[Saved entries]
= Beginning of Section =
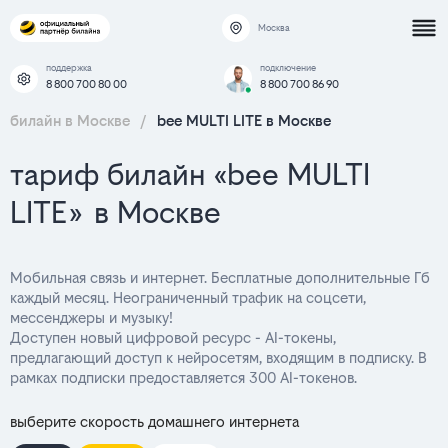
Москва
поддержка
подключение
8 800 700 80 00
8 800 700 86 90
билайн в Москве
/
bee MULTI LITE в Москве
тариф билайн «bee MULTI
LITE» в Москве
Мобильная связь и интернет. Бесплатные дополнительные Гб
каждый месяц. Неограниченный трафик на соцсети,
мессенджеры и музыку!
Доступен новый цифровой ресурс - AI-токены,
предлагающий доступ к нейросетям, входящим в подписку. В
рамках подписки предоставляется 300 AI-токенов.
выберите скорость домашнего интернета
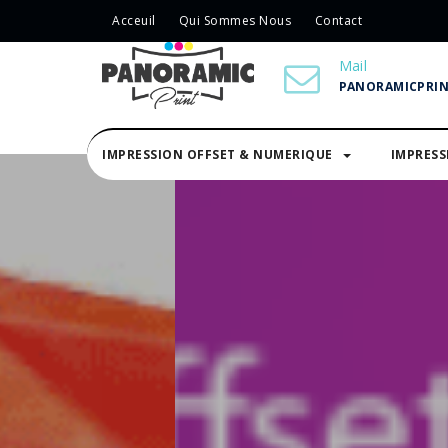
Acceuil
Qui Sommes Nous
Contact
Mail
PANORAMICPRI
IMPRESSION OFFSET & NUMERIQUE
IMPRES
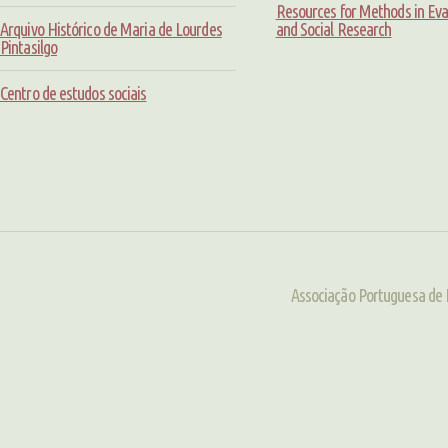
Resources for Methods in Eva
Arquivo Histórico de Maria de Lourdes
and Social Research
Pintasilgo
Centro de estudos sociais
Associação Portuguesa de 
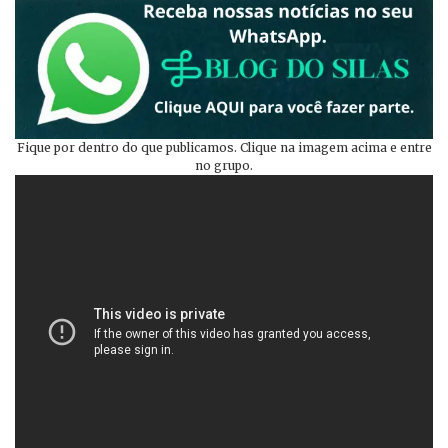
Fique por dentro do que publicamos. Clique na imagem acima e entre
no grupo.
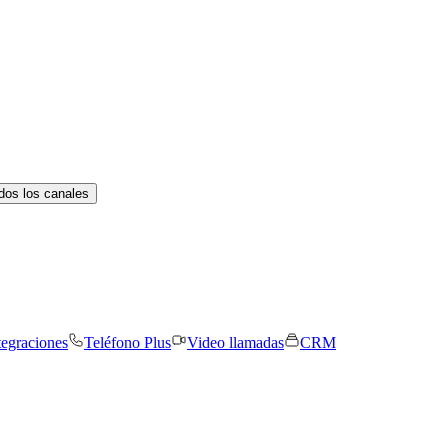
dos los canales
tegraciones
Teléfono Plus
Video llamadas
CRM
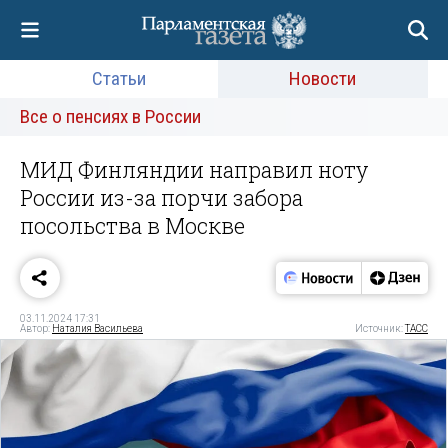
Статьи
Новости
Все о пенсиях в России
МИД Финляндии направил ноту
России из-за порчи забора
посольства в Москве
03.11.2024 17:31
Автор:
Наталия Васильева
Источник:
ТАСС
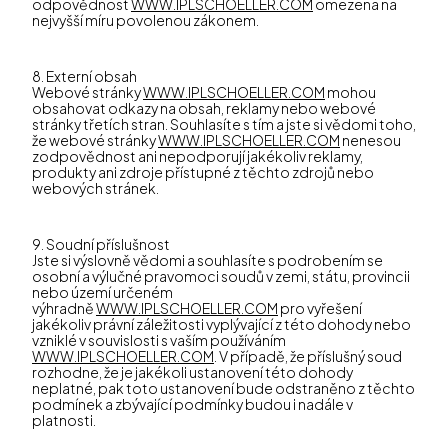
odpovědnost
WWW.IPLSCHOELLER.COM
omezena na
nejvyšší míru povolenou zákonem.
8. Externí obsah
Webové stránky
WWW.IPLSCHOELLER.COM
mohou
obsahovat odkazy na obsah, reklamy nebo webové
stránky třetích stran. Souhlasíte s tím a jste si vědomi toho,
že webové stránky
WWW.IPLSCHOELLER.COM
nenesou
zodpovědnost ani nepodporují jakékoliv reklamy,
produkty ani zdroje přístupné z těchto zdrojů nebo
webových stránek.
9. Soudní příslušnost
Jste si výslovně vědomi a souhlasíte s podrobením se
osobní a výlučné pravomoci soudů v zemi, státu, provincii
nebo území určeném
výhradně
WWW.IPLSCHOELLER.COM
pro vyřešení
jakékoliv právní záležitosti vyplývající z této dohody nebo
vzniklé v souvislosti s vaším používáním
WWW.IPLSCHOELLER.COM
. V případě, že příslušný soud
rozhodne, že je jakékoli ustanovení této dohody
neplatné, pak toto ustanovení bude odstraněno z těchto
podmínek a zbývající podmínky budou i nadále v
platnosti.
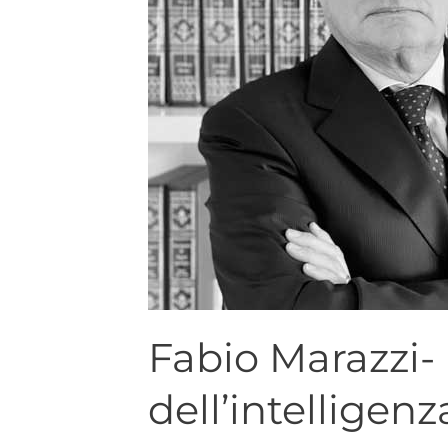
Fabio Marazzi- 
dell’intelligenza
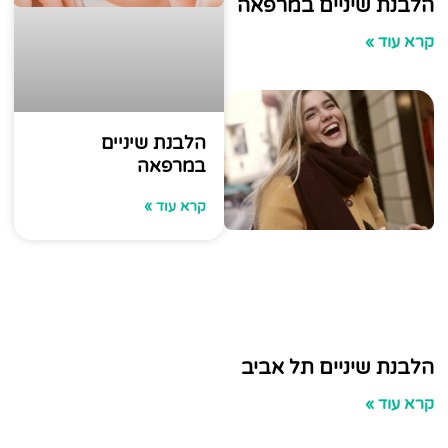
שיניים במרפאה
»
הלבנת שיניים
במרפאה
קרא עוד »
שיניים תל אביב
»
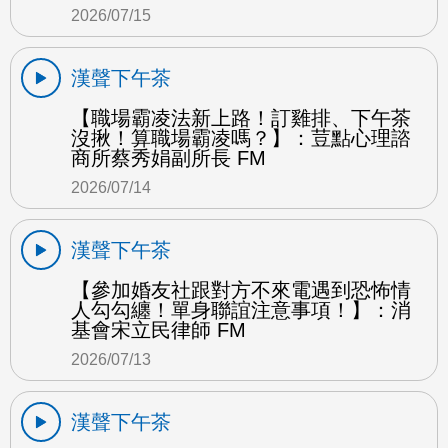
2026/07/15
漢聲下午茶
【職場霸凌法新上路！訂雞排、下午茶
沒揪！算職場霸凌嗎？】：荳點心理諮
商所蔡秀娟副所長 FM
2026/07/14
漢聲下午茶
【參加婚友社跟對方不來電遇到恐怖情
人勾勾纏！單身聯誼注意事項！】：消
基會宋立民律師 FM
2026/07/13
漢聲下午茶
= End of Section =
■ **What you have to do**
Which lines in the entries above contain the word "ustanovení"? Report each of them in full, word for word.

■ **Result for this exercise**
rozhodne, že je jakékoli ustanovení této dohody
neplatné, pak toto ustanovení bude odstraněno z těchto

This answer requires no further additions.